▸ **EXTRACT**
┏━━

Then, if Malema and Shivambu score a meeting with Sir Rupert Everett-Mandible (a fictitious name), one can also imagine the ensuing conversation.
Sir Rupert: "Now, let me get this clear, my dear Julius, you wish me to invest thousands, well scores of thousands, of pounds in mining infrastructure and so on in Limpopo. And then you're going to nationalise it all? I say, can you run that plan by me again?"
Of course, leaving aside the suitability of Malema and Shivambu as emissaries for high finance, I am pleased they are in London because we need a high-ranking somebody to represent us.
Here we are, starting to rake in the medals. We've got one from Cameron van der Burgh and another from Chad le Clos, and, if Caster Semenya can take a couple of placebos rather than those testosterone-attenuating pills, we might get yet another. But we have no one really serious representing the beloved country.

┗━━

▸ **WHAT TO DO**
• A. Render the rows as a JSON list of strings, one string per line and blank lines omitted, starting with the line that contains "This record shows" and going on through the end of the rows.
• B. Continue the column about Malema and Shivambu in London from the point where it stops.

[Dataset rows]
┏━━

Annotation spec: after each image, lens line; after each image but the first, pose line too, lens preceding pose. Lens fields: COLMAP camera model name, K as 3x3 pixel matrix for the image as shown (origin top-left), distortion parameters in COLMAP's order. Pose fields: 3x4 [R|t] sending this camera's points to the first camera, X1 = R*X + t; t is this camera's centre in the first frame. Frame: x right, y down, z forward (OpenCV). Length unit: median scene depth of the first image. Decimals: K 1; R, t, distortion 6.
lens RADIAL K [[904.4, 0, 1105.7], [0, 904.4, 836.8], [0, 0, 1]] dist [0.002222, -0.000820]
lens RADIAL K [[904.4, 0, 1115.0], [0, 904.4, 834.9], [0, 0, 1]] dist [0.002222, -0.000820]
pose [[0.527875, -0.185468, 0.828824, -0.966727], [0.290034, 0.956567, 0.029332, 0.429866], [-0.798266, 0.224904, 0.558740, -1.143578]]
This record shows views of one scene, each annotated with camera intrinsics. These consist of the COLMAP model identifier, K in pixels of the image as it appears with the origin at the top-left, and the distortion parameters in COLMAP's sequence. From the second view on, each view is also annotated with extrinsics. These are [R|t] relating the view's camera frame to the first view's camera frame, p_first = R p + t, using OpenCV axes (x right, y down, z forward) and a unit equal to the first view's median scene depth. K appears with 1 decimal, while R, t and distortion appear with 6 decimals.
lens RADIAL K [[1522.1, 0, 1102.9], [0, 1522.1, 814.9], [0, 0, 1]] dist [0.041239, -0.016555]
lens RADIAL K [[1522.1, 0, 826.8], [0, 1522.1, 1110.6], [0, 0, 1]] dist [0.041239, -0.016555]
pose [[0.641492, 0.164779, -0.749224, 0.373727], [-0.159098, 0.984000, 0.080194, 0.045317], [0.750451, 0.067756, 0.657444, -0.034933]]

┗━━

▸ **ANSWERS BY ITEM NUMBER**
• A.
[
  "This record shows views of one scene, each annotated with camera intrinsics. These consist of the COLMAP model identifier, K in pixels of the image as it appears with the origin at the top-left, and the distortion parameters in COLMAP's sequence. From the second view on, each view is also annotated with extrinsics. These are [R|t] relating the view's camera frame to the first view's camera frame, p_first = R p + t, using OpenCV axes (x right, y down, z forward) and a unit equal to the first view's median scene depth. K appears with 1 decimal, while R, t and distortion appear with 6 decimals.",
  "lens RADIAL K [[1522.1, 0, 1102.9], [0, 1522.1, 814.9], [0, 0, 1]] dist [0.041239, -0.016555]",
  "lens RADIAL K [[1522.1, 0, 826.8], [0, 1522.1, 1110.6], [0, 0, 1]] dist [0.041239, -0.016555]",
  "pose [[0.641492, 0.164779, -0.749224, 0.373727], [-0.159098, 0.984000, 0.080194, 0.045317], [0.750451, 0.067756, 0.657444, -0.034933]]"
]

• B.
I was most taken aback - gave my snoring wife an elbow in the ribs - during the grand parade on Friday night not to see the president or the deputy-sheriff or jovial Fikile Mbalula waving at our doughty sports people.
What's going on? Not like our leaders to miss a fun trip at the taxpayer's expense. If most of the royal houses of the world could show up - and if even the British queen, Elizabeth II, Zuma's china, could parachute in to the games - I really think we could better than Sam Ramsamy.
Anyway, I blame everything, as does the president, on Hendrik "Frenchy' Verwoerd. Verwoerd wouldn't read Gordimer, he certainly wouldn't want anyone black to have text books, and I don't think he'd have fancied the Olympics. Too flippant; insufficient rugby.